Top of Source material

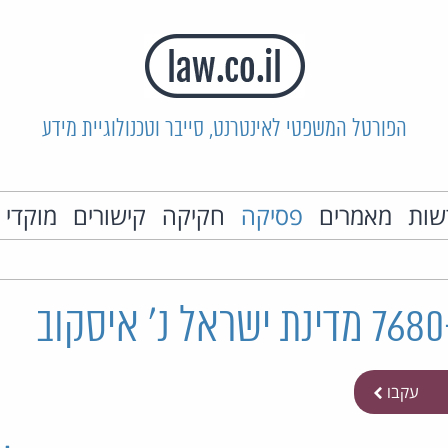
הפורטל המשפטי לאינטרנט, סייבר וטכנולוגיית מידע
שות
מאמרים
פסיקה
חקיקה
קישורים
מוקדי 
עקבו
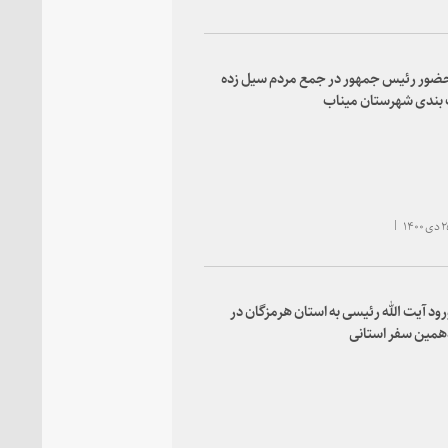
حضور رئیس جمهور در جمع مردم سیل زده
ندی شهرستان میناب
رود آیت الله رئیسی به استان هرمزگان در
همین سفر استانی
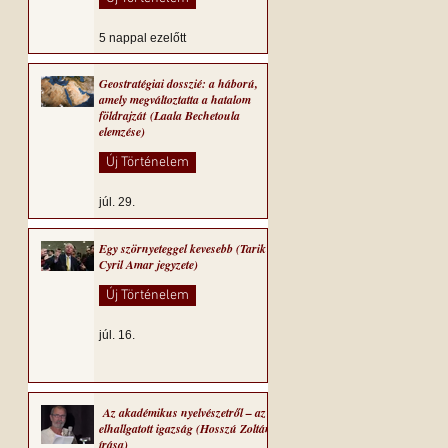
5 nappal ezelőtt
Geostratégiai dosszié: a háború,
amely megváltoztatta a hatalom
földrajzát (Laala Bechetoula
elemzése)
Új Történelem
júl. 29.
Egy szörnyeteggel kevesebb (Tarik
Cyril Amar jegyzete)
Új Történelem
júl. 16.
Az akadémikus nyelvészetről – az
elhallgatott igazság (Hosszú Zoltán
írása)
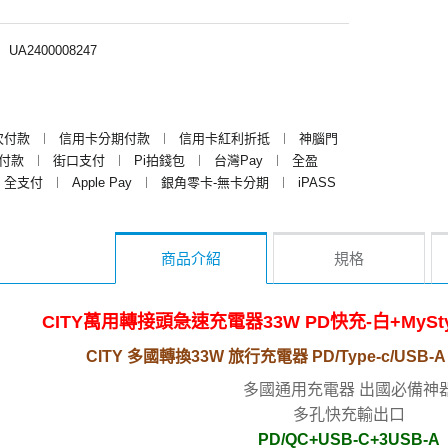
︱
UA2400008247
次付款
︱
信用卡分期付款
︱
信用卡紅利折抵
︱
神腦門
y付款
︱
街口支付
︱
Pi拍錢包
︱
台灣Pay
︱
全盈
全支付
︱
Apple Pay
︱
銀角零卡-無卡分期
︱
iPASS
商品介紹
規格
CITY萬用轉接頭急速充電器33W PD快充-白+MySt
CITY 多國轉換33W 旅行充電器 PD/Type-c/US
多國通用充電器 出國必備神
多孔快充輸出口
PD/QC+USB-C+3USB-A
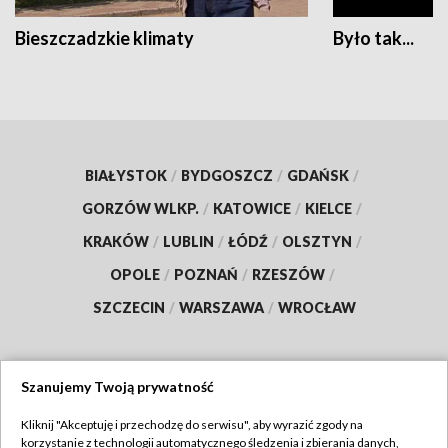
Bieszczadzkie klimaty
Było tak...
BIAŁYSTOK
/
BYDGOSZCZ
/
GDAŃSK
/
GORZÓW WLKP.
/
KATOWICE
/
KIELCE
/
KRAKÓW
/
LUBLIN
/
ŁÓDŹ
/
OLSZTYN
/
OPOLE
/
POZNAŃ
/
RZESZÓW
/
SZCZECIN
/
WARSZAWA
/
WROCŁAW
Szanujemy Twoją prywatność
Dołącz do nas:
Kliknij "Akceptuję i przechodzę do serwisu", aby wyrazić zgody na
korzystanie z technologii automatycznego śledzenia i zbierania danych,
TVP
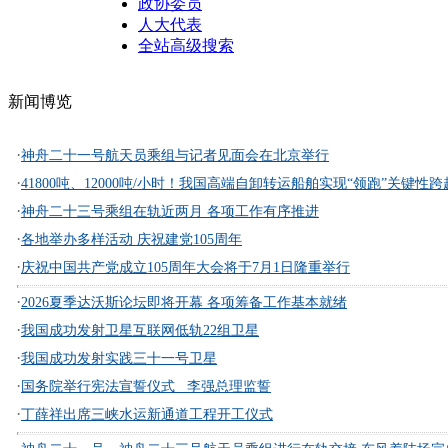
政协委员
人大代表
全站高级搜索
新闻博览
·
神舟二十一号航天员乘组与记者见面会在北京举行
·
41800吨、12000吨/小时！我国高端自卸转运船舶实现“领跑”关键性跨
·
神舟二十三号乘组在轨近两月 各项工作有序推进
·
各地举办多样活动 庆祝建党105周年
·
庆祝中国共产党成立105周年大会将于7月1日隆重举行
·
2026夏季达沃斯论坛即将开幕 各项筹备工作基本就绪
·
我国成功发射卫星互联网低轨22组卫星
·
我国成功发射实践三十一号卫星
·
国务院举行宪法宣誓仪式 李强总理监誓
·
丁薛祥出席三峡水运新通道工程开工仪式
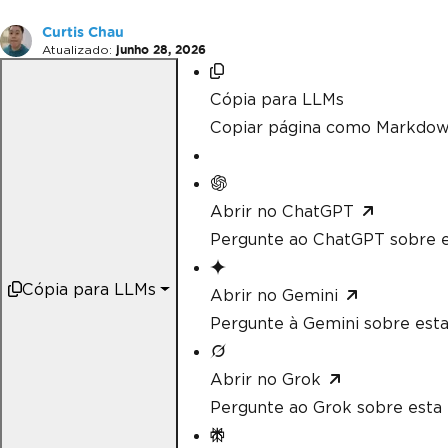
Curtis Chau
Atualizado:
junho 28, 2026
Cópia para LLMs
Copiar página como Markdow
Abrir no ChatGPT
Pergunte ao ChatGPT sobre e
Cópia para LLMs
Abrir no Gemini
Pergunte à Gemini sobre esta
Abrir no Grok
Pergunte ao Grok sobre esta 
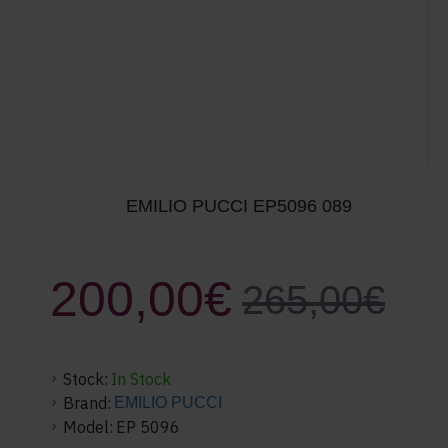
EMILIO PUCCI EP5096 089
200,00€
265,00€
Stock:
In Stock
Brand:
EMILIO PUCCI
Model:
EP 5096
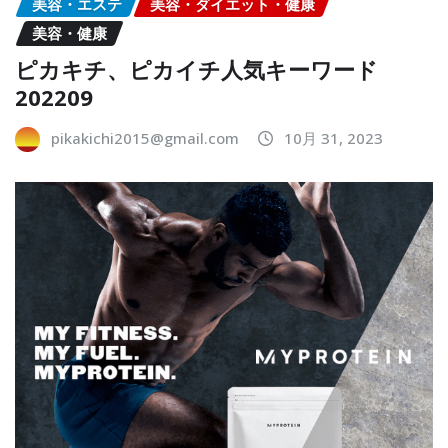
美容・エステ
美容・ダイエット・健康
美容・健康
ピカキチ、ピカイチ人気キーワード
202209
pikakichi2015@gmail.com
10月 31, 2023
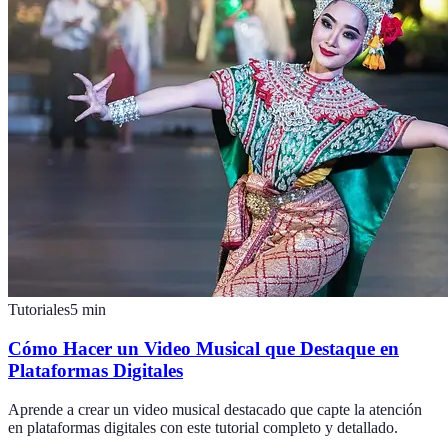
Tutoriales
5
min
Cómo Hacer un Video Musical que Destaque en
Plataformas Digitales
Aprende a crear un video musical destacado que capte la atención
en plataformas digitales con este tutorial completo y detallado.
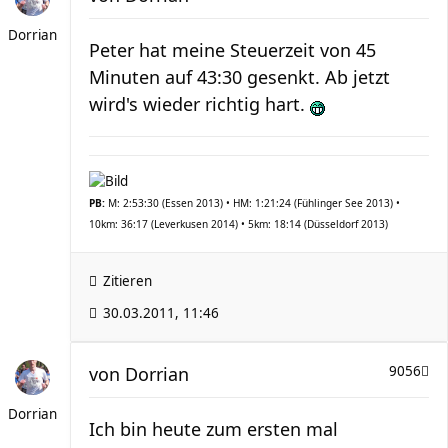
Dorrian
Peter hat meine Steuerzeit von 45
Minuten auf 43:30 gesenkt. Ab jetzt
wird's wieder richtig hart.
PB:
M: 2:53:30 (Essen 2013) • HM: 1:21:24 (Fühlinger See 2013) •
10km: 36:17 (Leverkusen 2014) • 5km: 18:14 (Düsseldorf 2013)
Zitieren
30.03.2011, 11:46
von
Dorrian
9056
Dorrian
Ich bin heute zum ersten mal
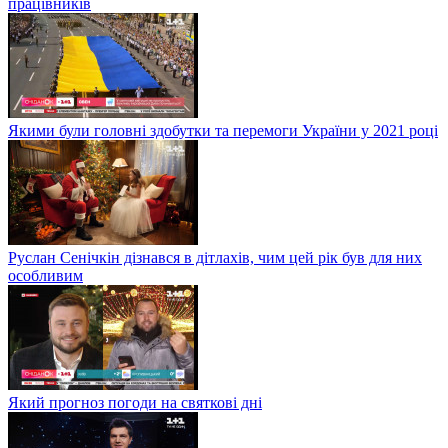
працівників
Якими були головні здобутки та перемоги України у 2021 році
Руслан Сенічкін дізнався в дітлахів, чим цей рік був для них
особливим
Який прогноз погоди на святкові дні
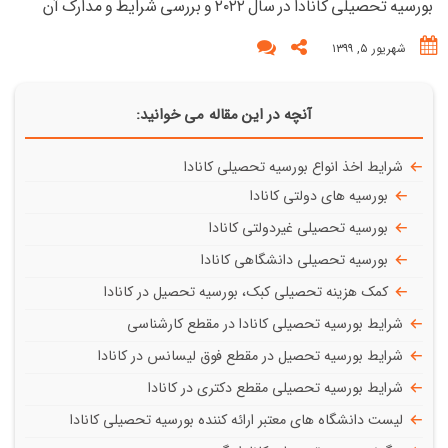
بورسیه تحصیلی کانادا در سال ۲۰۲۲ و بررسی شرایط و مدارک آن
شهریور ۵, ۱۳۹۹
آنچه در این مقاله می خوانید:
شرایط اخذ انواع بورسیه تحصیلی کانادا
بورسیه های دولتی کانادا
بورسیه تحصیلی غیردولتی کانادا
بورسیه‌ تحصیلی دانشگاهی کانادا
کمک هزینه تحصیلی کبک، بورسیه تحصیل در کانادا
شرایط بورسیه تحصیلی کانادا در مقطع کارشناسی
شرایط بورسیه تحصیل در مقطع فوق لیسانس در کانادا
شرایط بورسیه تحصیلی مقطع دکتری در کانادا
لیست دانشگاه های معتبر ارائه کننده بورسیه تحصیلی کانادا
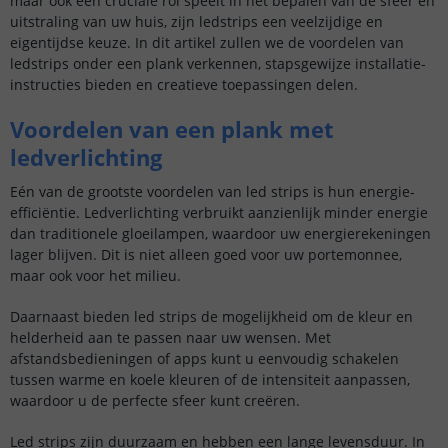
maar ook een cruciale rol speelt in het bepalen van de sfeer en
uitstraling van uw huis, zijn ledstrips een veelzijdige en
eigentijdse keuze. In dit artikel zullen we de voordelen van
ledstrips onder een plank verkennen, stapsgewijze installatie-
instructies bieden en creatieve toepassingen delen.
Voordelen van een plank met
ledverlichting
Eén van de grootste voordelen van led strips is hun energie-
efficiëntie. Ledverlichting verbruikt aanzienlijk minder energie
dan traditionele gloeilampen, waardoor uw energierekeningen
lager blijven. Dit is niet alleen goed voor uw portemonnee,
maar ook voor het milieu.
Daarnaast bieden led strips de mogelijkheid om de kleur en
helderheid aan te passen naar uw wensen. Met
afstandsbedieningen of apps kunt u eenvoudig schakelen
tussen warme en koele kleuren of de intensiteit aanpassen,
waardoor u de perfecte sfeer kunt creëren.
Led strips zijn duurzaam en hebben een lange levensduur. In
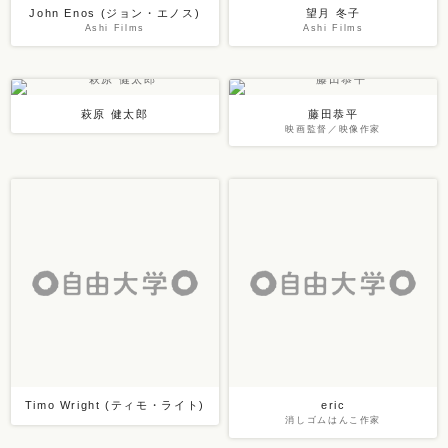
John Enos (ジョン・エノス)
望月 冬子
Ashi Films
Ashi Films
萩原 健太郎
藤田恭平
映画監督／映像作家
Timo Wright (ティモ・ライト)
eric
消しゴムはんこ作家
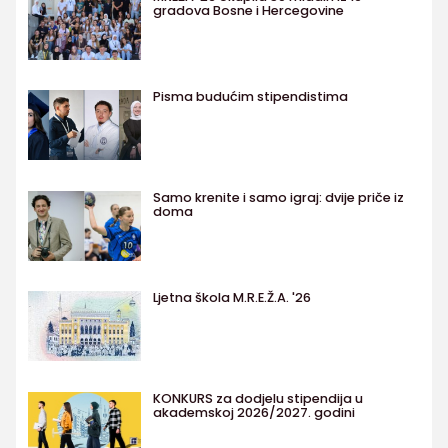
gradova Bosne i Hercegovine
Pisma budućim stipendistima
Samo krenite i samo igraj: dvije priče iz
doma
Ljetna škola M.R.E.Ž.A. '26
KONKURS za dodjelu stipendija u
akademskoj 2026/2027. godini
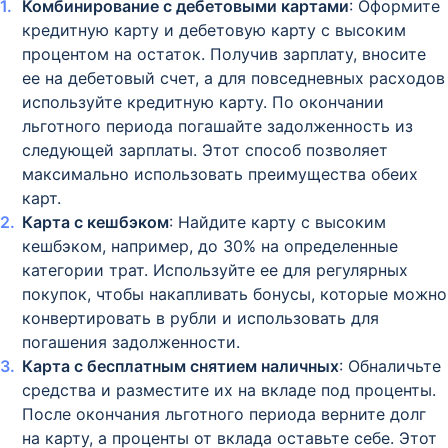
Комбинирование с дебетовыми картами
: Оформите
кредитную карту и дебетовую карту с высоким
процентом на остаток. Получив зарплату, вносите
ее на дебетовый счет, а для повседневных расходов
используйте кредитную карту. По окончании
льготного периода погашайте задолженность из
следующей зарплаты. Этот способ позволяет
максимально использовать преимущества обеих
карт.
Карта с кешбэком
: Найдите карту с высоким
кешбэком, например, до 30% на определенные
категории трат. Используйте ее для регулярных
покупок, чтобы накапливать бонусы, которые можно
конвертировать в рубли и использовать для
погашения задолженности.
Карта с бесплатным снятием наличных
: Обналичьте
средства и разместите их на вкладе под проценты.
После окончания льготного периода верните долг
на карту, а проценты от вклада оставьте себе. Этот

Bottom of Source material

### [Work to be completed]
For each line above that contains the word "кешбэком", copy that line.

### [Written solution]
Карта с кешбэком
кешбэком, например, до 30% на определенные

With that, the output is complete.